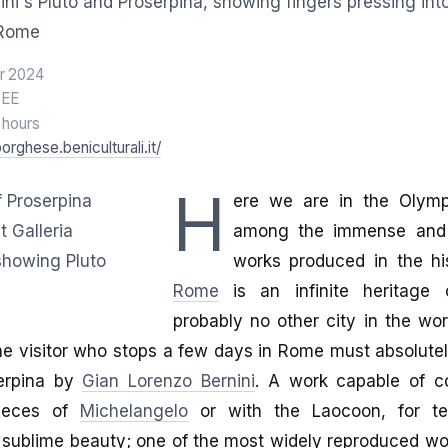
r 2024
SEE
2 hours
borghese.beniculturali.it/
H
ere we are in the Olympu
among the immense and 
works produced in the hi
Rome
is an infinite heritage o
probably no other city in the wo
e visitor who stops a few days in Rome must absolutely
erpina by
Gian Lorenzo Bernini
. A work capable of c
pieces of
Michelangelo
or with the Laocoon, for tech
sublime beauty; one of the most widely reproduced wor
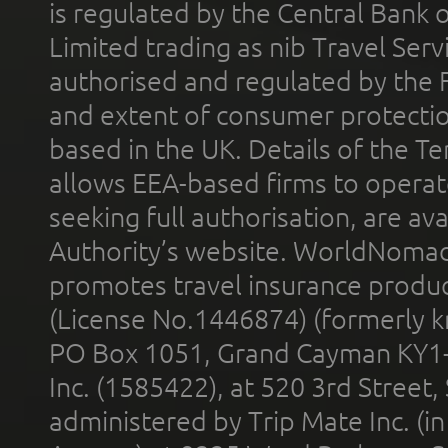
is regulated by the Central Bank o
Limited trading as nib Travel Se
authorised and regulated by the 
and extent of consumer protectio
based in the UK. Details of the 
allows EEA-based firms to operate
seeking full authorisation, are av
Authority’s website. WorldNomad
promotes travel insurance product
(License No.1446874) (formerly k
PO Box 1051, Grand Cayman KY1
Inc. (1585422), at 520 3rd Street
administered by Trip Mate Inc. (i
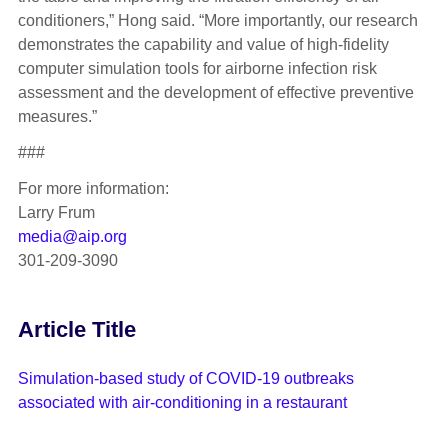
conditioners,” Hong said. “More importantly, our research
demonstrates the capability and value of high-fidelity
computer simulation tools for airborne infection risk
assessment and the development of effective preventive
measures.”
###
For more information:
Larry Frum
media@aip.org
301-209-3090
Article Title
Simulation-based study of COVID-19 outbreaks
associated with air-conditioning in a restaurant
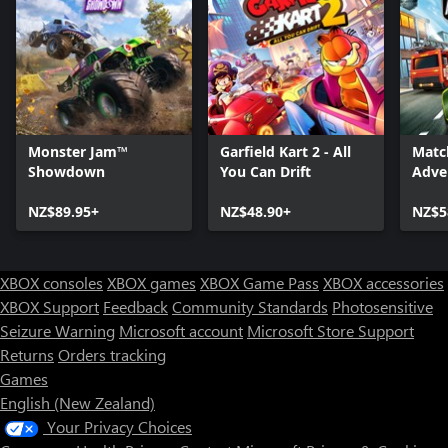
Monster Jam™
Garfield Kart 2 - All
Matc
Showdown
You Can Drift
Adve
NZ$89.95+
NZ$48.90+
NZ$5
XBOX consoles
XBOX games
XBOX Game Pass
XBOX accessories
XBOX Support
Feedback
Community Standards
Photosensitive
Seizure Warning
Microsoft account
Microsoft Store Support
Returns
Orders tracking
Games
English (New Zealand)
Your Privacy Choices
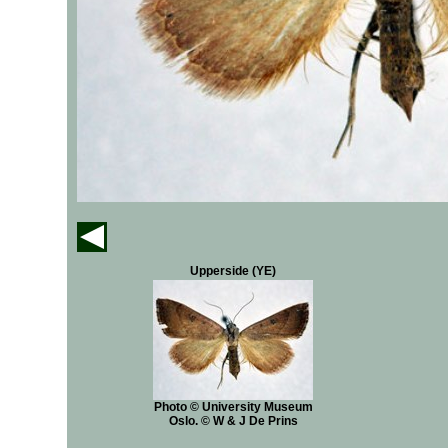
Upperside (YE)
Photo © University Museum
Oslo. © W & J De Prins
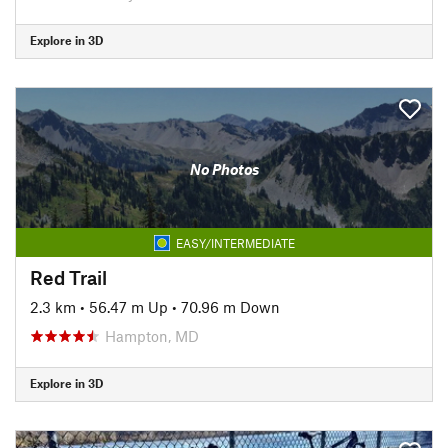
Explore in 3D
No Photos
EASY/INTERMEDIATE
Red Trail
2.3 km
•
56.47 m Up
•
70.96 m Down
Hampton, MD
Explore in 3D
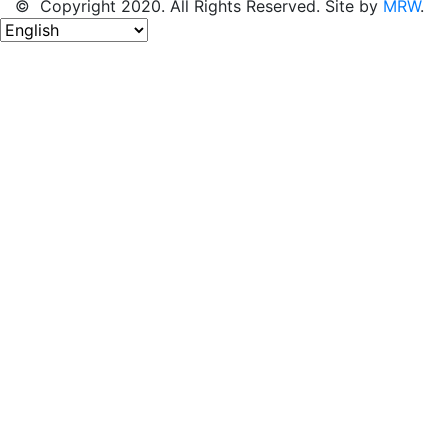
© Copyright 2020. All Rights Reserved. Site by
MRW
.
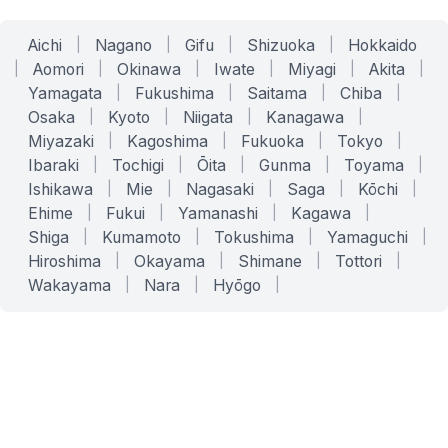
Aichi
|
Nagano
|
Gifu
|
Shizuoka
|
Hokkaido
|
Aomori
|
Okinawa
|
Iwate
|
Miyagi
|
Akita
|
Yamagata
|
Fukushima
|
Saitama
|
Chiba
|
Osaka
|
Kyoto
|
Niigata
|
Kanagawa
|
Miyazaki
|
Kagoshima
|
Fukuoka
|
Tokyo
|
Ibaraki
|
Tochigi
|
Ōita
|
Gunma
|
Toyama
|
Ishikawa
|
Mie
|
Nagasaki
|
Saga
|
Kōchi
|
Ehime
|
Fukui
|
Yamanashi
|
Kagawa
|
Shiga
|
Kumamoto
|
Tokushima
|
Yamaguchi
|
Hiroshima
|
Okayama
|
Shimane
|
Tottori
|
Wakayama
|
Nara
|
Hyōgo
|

==

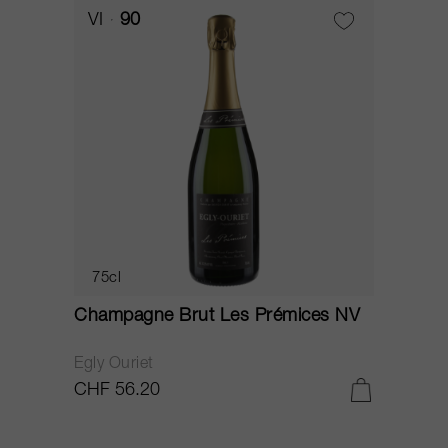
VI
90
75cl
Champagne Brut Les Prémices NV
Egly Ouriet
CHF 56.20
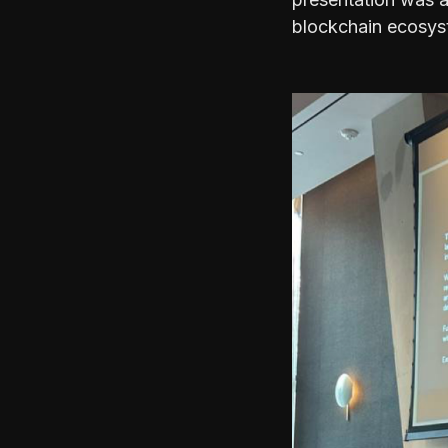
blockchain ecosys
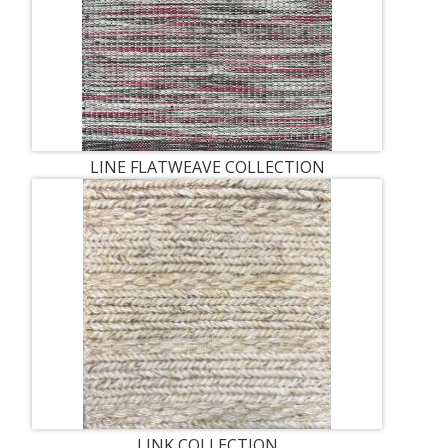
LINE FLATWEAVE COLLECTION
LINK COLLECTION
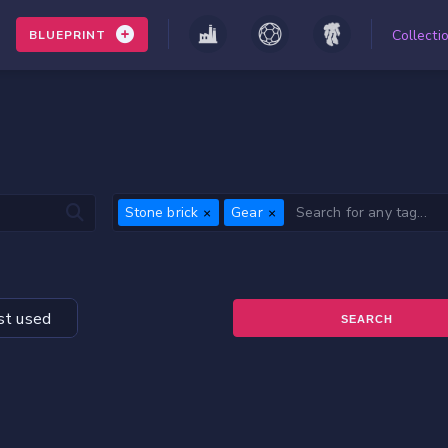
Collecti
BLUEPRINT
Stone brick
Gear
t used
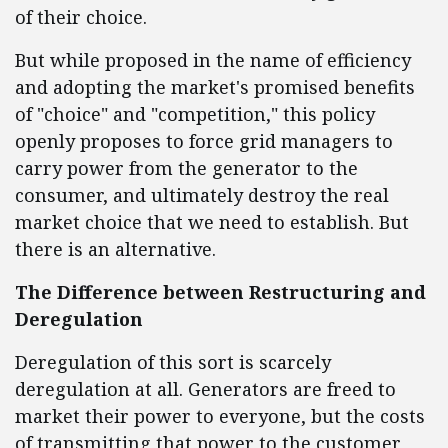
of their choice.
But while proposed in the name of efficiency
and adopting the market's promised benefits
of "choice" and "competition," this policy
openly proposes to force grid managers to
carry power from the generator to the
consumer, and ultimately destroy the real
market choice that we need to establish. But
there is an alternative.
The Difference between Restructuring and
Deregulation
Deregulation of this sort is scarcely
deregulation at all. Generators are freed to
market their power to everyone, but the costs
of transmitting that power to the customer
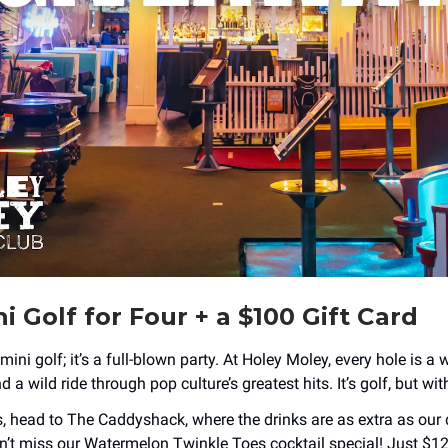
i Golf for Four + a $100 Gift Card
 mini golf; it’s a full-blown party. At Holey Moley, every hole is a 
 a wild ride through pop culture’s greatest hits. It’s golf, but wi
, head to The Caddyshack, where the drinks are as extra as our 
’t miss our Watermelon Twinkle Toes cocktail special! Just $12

---

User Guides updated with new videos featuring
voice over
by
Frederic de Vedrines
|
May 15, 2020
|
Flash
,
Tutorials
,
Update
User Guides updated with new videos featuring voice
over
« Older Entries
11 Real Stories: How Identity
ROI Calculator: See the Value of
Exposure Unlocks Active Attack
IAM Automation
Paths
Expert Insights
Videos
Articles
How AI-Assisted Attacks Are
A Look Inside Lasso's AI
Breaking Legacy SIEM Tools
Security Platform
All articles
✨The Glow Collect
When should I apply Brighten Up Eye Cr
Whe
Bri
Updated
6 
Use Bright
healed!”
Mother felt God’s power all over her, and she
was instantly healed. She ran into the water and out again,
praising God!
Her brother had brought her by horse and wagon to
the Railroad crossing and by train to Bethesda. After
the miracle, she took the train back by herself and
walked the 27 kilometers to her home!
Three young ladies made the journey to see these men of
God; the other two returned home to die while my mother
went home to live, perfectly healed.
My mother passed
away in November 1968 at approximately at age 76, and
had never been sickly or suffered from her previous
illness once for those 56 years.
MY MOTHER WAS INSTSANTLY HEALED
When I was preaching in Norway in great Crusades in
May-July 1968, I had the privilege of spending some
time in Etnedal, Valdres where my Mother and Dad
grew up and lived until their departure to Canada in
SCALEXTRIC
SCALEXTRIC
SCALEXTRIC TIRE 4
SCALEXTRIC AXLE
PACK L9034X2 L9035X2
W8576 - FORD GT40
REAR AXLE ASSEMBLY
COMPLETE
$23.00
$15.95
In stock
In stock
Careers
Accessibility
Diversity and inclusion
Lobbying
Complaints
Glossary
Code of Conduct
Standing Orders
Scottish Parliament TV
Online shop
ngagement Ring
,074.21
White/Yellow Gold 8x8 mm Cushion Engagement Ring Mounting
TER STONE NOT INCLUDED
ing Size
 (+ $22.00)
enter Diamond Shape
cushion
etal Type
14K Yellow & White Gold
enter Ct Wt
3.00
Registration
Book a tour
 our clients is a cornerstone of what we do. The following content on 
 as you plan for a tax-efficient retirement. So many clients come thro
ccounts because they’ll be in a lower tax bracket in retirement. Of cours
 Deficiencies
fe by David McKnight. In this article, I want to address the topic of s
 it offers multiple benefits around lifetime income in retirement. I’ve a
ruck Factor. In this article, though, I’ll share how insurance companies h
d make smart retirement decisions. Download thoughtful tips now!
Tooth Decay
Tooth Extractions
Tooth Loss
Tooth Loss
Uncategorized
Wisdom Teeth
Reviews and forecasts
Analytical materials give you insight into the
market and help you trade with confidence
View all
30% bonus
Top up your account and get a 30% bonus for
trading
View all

- TASK
Keep both end lines and retype everything in the records above from the line containing "May 15, 2020" through the line containing "Online shop", exactly, with nothing else.

- EXERCISE SOLUTION
May 15, 2020
|
Flash
,
Tutorials
,
Update
User Guides updated with new videos featuring voice
over
« Older Entries
11 Real Stories: How Identity
ROI Calculator: See the Value of
Exposure Unlocks Active Attack
IAM Automation
Paths
Expert Insights
Videos
Articles
How AI-Assisted Attacks Are
A Look Inside Lasso's AI
Breaking Legacy SIEM Tools
Security Platform
All articles
✨The Glow Collect
When should I apply Brighten Up Eye Cr
Whe
Bri
Updated
6 
Use Bright
healed!”
Mother felt God’s power all over her, and she
was instantly healed. She ran into the water and out again,
praising God!
Her brother had brought her by horse and wagon to
the Railroad crossing and by train to Bethesda. After
the miracle, she took the train back by herself and
walked the 27 kilometers to her home!
Three young ladies made the journey to see these men of
God; the other two returned home to die while my mother
went home to live, perfectly healed.
My mother passed
away in November 1968 at approximately at age 76, and
had never been sickly or suffered from her previous
illness once for those 56 years.
MY MOTHER WAS INSTSANTLY HEALED
When I was preaching in Norway in great Crusades in
May-July 1968, I had the privilege of spending some
time in Etnedal, Valdres where my Mother and Dad
grew up and lived until their departure to Canada in
SCALEXTRIC
SCALEXTRIC
SCALEXTRIC TIRE 4
SCALEXTRIC AXLE
PACK L9034X2 L9035X2
W8576 - FORD GT40
REAR AXLE ASSEMBLY
COMPLETE
$23.00
$15.95
In stock
In stock
Careers
Accessibility
Diversity and inclusion
Lobbying
Complaints
Glossary
Code of Conduct
Standing Orders
Scottish Parliament TV
Online shop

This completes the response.